The late Dr. Victor Penzer, after being involved with the resistance, survived the Holocaust in the death camp of Auschwitz. A Polish guard, at the risk of his own life, stole medicine for Dr. Penzer when he was dying of typhus. He preached at our church in 1985, on the fortieth anniversary of the end of World War Two. Dr. Penzer's message: "Willful extinguishing of human life is always murder, even if ordered by whatever authorities."

The other witness, Nadia Mandelstam, writes in her autobiographical work Hope Abandoned, (the book title is a pun on her name, which means hope in Russian) how she barely survived Stalin's terror and camps which destroyed her husband, the great poet Osip Mandelstam. Nadia Mandelstam memorized many of her husband's poems, and remembered them for decades so that they would survive. She writes of the tens of millions sent to camps as "politicals", or who were sent to camps because of their loved ones, or who never knew what happened to a partner who was arrested. Mandelstam writes, "No one who could see all these would ever want to kill."

Nadia Mandelstam and Victor Penzer, two witnesses to unspeakable human evil, have same response – DO NOT KILL!

For this Sunday of Ordinary Time, the Revised Common Lectionary of biblical texts, used by many mainline Protestants and Catholics, concerns the baptism of Jesus. Today's lesson from the first chapter of Mark describes the baptism of Jesus by John in the River Jordan:

"And when he came up out of the water, immediately he saw the heavens opened and the Spirit descending upon him like a dove; and a voice came form heaven, "Thou art my beloved Son, with thee I am well pleased." In Mark's version of this story, it is Jesus who sees the Spirit descend upon him like a dove, and he is the one who hears the voice of God. It is an interior, spiritual event. I thought of this passage as I walked this Friday from the subway through the caverns of Downtown Crossing. Pigeons would swoop down within a few inches of the heads of passersby, like the dove of the Spirit. This Ordinary time, may we realize that the Spirit descends upon all, and that all people are children of God.

Author Scott Peck gives a good example of the sense that all people are children of God in an ancient story that he retells in his book, The Different Drum. A handful of elderly monks lived in a monastery in the middle of the woods. No one had joined their order in many years. The people in the nearby town had even forgotten that the monastery still existed. The monks were sad at the thought of the death of their community, but they could think of no solution.

One day a local rabbi was walking in the woods. The abbot took advantage of this opportunity to ask the rabbi his advice on their situation.

The rabbi said, "People seem to have lost faith. I don't have any advice for you. Still, I know this: one of your community members is the Messiah."

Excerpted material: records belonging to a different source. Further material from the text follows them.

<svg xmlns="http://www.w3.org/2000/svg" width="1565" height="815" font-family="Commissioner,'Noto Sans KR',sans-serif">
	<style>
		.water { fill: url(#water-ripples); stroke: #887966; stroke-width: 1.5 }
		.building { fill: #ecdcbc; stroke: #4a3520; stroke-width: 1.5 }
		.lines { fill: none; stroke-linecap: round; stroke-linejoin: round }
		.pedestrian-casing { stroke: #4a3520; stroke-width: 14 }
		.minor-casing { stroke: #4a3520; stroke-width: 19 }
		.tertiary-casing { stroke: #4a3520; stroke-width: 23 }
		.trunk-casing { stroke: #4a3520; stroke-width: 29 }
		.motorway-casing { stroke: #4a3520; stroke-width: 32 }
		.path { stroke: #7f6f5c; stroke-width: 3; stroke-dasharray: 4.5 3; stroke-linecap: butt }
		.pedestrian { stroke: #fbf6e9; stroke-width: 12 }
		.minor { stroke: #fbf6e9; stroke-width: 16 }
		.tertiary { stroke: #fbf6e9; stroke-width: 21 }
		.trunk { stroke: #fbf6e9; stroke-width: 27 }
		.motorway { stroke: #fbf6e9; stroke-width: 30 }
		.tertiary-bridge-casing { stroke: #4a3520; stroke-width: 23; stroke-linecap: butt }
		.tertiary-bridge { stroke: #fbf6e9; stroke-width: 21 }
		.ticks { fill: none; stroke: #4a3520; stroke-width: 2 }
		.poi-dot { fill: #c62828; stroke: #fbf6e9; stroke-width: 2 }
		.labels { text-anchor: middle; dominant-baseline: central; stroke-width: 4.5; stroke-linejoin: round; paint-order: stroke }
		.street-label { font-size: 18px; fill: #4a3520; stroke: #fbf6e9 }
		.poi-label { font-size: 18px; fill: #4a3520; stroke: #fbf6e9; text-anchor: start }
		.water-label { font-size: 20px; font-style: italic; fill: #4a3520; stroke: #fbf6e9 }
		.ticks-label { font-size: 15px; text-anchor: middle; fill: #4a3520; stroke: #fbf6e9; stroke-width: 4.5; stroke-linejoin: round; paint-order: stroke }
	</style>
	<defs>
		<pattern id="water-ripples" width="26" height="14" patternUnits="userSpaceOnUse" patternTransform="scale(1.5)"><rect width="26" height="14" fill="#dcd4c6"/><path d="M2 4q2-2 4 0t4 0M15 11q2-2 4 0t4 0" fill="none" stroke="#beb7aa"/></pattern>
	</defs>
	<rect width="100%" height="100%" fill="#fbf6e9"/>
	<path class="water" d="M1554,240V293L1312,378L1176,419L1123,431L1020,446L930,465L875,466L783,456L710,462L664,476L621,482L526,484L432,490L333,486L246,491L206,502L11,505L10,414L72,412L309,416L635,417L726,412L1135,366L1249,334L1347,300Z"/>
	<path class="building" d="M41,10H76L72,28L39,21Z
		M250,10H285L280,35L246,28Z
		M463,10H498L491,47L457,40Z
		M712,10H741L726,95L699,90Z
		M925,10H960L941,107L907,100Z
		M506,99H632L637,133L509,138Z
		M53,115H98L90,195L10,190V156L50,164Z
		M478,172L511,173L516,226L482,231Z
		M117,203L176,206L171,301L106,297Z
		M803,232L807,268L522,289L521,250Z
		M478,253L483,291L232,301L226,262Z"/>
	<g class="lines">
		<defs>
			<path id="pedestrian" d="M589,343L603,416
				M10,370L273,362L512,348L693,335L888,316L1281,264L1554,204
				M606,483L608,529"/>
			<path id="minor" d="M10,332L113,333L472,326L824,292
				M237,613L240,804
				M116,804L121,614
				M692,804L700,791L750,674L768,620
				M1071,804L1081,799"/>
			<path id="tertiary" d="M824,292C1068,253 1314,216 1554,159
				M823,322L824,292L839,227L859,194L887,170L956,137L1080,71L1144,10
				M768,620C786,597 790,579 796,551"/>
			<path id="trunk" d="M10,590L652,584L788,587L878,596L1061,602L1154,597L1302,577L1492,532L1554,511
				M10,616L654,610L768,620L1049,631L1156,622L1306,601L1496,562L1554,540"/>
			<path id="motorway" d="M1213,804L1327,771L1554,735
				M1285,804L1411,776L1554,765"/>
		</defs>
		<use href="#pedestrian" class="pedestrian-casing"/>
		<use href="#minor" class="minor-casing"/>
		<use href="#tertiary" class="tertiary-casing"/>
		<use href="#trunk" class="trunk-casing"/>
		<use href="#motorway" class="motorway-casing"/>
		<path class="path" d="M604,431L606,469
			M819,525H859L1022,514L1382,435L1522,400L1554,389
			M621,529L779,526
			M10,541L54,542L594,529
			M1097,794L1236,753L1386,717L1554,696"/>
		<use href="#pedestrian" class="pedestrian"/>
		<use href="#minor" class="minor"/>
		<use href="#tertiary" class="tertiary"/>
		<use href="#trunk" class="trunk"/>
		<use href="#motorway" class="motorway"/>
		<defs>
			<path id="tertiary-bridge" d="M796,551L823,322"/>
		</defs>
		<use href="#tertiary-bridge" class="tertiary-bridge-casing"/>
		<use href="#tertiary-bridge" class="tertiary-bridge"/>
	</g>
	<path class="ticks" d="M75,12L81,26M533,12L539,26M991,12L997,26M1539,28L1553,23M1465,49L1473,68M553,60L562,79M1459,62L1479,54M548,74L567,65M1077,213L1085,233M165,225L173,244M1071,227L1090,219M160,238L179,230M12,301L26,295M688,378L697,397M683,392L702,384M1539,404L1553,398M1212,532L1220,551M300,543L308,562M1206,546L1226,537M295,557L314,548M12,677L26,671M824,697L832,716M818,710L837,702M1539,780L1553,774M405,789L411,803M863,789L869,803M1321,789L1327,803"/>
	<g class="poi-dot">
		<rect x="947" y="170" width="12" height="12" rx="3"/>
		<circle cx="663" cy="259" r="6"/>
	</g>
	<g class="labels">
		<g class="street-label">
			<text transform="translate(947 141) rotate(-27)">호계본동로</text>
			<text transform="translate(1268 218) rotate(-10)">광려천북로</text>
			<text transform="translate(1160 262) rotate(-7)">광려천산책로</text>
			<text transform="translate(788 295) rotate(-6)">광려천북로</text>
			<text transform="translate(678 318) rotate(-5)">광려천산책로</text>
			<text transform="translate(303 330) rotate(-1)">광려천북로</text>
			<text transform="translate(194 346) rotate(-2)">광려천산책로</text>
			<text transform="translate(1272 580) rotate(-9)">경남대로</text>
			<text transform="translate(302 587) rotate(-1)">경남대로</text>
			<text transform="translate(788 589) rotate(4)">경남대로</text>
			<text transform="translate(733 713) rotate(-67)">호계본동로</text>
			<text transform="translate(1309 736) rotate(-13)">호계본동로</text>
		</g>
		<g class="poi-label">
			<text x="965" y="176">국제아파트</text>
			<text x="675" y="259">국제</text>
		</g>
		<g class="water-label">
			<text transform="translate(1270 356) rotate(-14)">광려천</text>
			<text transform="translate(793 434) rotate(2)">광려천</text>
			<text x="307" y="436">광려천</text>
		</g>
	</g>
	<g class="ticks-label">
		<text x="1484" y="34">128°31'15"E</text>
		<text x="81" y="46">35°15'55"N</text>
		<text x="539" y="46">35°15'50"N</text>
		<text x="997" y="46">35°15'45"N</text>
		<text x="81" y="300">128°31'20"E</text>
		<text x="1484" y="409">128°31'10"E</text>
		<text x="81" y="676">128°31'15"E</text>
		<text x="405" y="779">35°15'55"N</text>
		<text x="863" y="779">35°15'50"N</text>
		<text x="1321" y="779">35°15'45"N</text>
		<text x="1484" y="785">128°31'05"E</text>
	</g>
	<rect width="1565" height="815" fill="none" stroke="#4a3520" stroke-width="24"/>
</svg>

The abbot thanked the rabbi and told the brothers of the visitor's message. They all agreed that it was crazy. Which of them could be the Messiah? But then in their private moments they wondered? What if that old so-and-so was really the Messiah? And they started treating one another with newfound kindness and respect.

Families from the town occasionally picnicked in the woods. The aura of gentleness and good will from the monastery now drew them to it. Then, people from the town would go and talk to the monks about spiritual matters. Eventually, some young men decided to join the monks' common life. After a time, the monastery was once more a thriving spiritual center.

On our winter pilgrimage, living together as church in Ordinary Time, may we treat one another as holy children of God. And may we remember the word of the rabbis in the Talmud, "When you kill a person, a whole world dies."